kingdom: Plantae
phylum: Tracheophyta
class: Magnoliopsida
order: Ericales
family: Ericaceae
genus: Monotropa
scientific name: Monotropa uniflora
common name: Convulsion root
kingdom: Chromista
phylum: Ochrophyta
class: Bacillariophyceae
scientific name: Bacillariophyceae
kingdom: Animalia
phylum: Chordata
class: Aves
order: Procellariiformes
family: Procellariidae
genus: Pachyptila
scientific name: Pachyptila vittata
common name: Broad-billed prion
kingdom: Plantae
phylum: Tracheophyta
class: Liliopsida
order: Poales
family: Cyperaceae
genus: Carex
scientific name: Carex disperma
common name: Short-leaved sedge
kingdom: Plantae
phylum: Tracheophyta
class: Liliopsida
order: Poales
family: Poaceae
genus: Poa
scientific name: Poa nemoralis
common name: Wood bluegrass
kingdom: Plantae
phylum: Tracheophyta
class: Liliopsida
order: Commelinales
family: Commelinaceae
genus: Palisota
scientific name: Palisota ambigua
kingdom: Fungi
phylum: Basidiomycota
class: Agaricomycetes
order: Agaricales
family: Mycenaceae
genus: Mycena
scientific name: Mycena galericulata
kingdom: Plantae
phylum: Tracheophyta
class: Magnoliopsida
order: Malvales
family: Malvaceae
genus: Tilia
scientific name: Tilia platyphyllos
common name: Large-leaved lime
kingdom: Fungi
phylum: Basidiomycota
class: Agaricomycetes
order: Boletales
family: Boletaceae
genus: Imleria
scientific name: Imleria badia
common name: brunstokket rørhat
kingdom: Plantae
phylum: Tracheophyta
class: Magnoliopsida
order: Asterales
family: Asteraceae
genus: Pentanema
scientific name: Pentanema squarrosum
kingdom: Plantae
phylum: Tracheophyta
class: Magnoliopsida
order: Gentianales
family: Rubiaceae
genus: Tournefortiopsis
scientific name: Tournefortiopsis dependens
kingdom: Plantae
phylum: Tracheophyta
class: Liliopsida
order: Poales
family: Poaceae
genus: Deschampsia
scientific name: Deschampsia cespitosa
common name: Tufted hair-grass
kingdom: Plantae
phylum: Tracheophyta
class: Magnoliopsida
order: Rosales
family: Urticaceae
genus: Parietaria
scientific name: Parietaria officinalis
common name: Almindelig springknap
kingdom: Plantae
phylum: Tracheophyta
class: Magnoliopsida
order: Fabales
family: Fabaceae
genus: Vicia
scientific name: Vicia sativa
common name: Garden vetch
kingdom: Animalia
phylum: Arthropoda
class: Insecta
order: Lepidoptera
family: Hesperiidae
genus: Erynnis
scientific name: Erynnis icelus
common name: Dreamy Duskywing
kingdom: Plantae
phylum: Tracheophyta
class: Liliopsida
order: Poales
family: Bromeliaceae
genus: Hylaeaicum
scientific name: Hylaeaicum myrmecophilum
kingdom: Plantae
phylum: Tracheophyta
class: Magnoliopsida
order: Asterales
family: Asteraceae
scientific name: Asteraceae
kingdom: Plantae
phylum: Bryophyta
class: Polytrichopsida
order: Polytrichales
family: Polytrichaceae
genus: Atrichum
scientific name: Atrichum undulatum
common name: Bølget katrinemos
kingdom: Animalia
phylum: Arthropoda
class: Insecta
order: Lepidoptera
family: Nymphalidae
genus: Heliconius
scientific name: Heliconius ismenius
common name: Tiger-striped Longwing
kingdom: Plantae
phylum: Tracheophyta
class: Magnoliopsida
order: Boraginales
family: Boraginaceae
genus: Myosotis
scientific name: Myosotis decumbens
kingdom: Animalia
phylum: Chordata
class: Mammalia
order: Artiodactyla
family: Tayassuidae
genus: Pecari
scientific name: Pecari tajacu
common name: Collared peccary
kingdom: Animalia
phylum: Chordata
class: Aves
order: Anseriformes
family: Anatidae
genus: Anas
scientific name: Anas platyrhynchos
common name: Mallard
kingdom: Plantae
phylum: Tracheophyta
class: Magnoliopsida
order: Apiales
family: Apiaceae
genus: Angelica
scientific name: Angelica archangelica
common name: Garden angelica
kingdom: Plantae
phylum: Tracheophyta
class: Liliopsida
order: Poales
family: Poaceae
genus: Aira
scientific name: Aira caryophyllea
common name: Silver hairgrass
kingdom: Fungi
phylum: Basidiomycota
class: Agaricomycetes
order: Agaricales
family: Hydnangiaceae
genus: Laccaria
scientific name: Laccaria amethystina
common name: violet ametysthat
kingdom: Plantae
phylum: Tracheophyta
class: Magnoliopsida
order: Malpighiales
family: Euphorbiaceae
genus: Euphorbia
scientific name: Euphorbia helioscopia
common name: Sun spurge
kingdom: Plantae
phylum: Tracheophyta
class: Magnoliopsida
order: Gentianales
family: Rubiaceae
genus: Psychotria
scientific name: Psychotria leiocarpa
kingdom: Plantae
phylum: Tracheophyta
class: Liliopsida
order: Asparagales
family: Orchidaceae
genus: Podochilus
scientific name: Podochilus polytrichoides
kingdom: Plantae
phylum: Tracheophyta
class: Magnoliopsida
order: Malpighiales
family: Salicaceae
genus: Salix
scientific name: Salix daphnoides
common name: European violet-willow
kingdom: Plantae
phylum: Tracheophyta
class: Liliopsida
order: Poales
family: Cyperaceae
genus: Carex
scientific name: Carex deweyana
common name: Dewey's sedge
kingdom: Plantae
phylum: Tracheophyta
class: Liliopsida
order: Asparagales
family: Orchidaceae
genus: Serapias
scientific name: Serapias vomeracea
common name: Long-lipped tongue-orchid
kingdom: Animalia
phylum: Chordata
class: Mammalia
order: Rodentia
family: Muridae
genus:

● ● ● ● ●

THE TASK –
Return the lines of the entries from the first line up to and including the line that contains "scientific name: Pachyptila vittata", reproducing each one without any change.

REPLY TO THE TASK –
kingdom: Plantae
phylum: Tracheophyta
class: Magnoliopsida
order: Ericales
family: Ericaceae
genus: Monotropa
scientific name: Monotropa uniflora
common name: Convulsion root
kingdom: Chromista
phylum: Ochrophyta
class: Bacillariophyceae
scientific name: Bacillariophyceae
kingdom: Animalia
phylum: Chordata
class: Aves
order: Procellariiformes
family: Procellariidae
genus: Pachyptila
scientific name: Pachyptila vittata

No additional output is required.